This article is also published at www.counterfire.org
CNN's latest poll shows a clear majority of the US public opposed to the occupation of Afghanistan. It shows a shift in the last three months, with the popular mood moving against the occupation - 54% say they are opposed, with only 41% in favour. The argument for withdrawing NATO troops has rarely been so vilified in the media, yet in both this country and the US recent polls inidcate strong anti-war feeling.
Military chiefs on both sides of the Atlantic have stepped up pressure on political leaders for more money and more troops. Many of those politicians need little persuading anyway - as they are dedicated to the whole long-term imperial project, and Afghanistan's vital place in it - though it nonetheless creates tensions for them that are hard to resolve.
They know the continuing occupation isn't popular, a problem exacerbated by the widely reported rising toll of deaths of US/UK soldiers, and they can't hide from an overwhelming sesne that the war is unwinnable.

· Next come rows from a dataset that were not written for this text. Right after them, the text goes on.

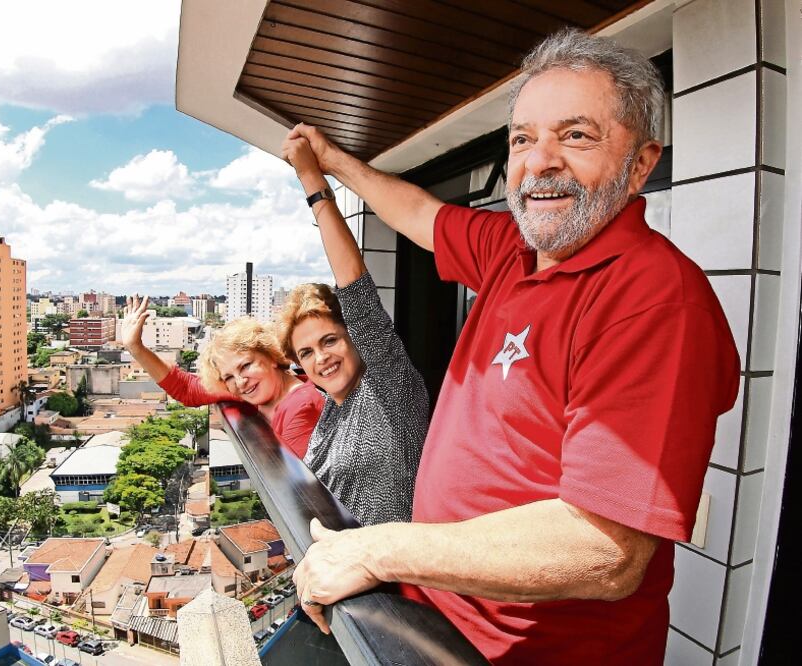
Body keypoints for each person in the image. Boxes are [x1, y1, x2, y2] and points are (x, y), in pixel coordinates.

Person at [288, 29, 740, 664]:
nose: (541, 159)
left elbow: (604, 549)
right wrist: (333, 163)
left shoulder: (657, 299)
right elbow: (417, 212)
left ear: (641, 164)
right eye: (523, 139)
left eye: (575, 135)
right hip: (437, 623)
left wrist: (378, 547)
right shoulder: (513, 249)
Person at [274, 137, 430, 527]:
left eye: (330, 340)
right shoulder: (331, 410)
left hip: (398, 582)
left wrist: (312, 181)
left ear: (355, 336)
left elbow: (355, 288)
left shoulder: (388, 388)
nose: (321, 358)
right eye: (306, 352)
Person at [118, 297, 322, 458]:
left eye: (246, 365)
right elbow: (187, 389)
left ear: (271, 356)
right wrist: (136, 348)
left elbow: (305, 494)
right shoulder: (255, 389)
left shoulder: (301, 407)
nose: (241, 381)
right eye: (229, 377)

Pulling them in the opposite direction is the nauseating 'patriotism' of much media coverage, the Right's arguments about underfunding of the armed forces being the core problem, and their own determination to pursue the wider 'war on terror'.
Recent talk of a long war becoming ever-longer, stretching on even for decades, clashes with the brutal political reality that domestically people simply won't tolerate such futility and misery. The casualties mount up, the money keeps pouring in - at a time of increasing hardship due to recession and plans for public service cuts - and the sense of pointlessness eats away at people who aren't traditionally anti-war.

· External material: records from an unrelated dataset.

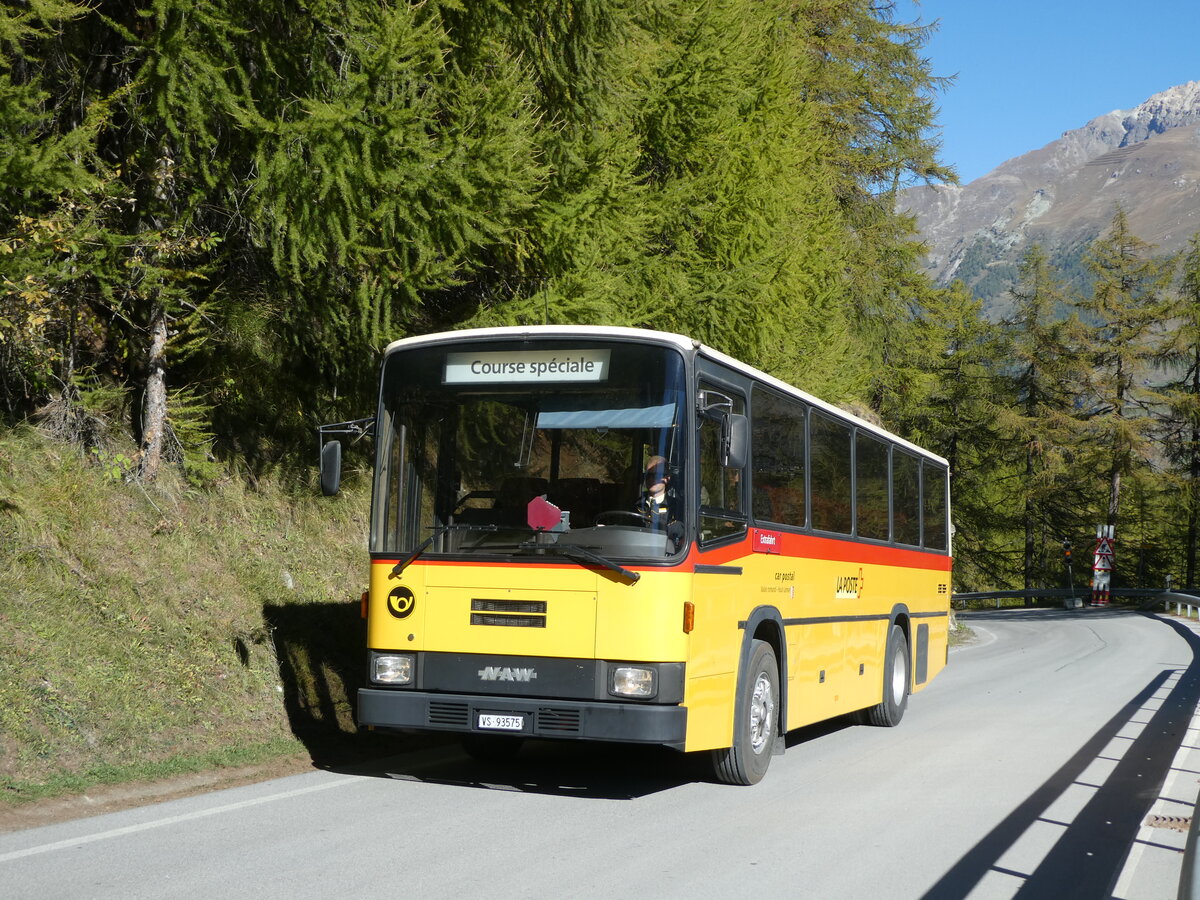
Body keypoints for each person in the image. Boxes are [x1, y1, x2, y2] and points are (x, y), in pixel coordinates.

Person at [637, 455, 673, 526]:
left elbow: (678, 530)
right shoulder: (636, 504)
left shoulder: (674, 506)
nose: (651, 479)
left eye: (656, 475)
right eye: (648, 475)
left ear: (667, 478)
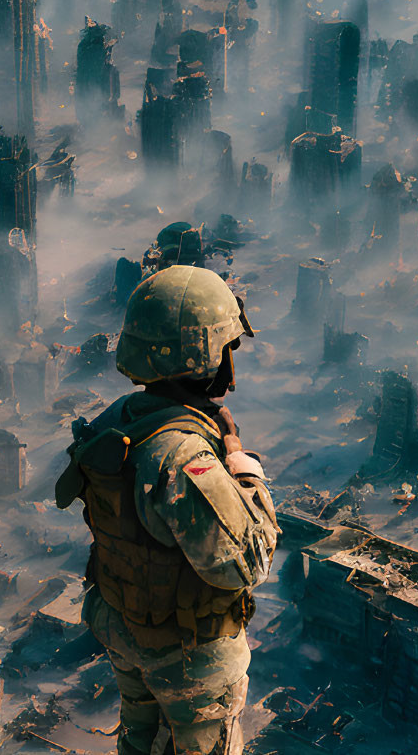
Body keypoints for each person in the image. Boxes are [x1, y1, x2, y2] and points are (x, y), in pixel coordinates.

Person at [55, 264, 279, 755]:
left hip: (127, 631)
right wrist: (240, 461)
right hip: (188, 655)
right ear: (200, 356)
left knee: (138, 743)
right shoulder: (182, 454)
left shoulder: (122, 420)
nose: (230, 364)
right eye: (226, 348)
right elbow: (249, 560)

Barack Obama may have been powered to victory in large part thanks to his anti-war stance regarding Iraq - and because he wasn't the warmonger George Bush - but the goodwill towards him can't last forever. The new poll ratings are especially striking when you recall that Obama, greeted with such jubilation on election last November, has consistently been (and continues to be) steadfastly pro-occupation and keen to intensify NATO operations. CNN report opposition to his policy in Afghanistan is mainly among Democrat supporters. A gulf is opening up between the President and those who elected him.
Here we have a politically similar scenario: Gordon Brown was viewed by many as sure to be better than Blair, including in the area of foreign policy, but has turned out (as some of us warned) to be all continuity and no change. It is apparent that change will come only with a strengthening of the anti-war movement in the coming weeks and months, starting with nationwide protests to greet the news of the 200th British soldier being killed (the total is currently 195).
On Saturday 24 October thousands will march in London to demand we bring the troops home now. Regardless of the Westminster consensus on Afghanistan, despite the media's narrowing of debate, this movement reflects majority public opinion - and carries the possibility of real change.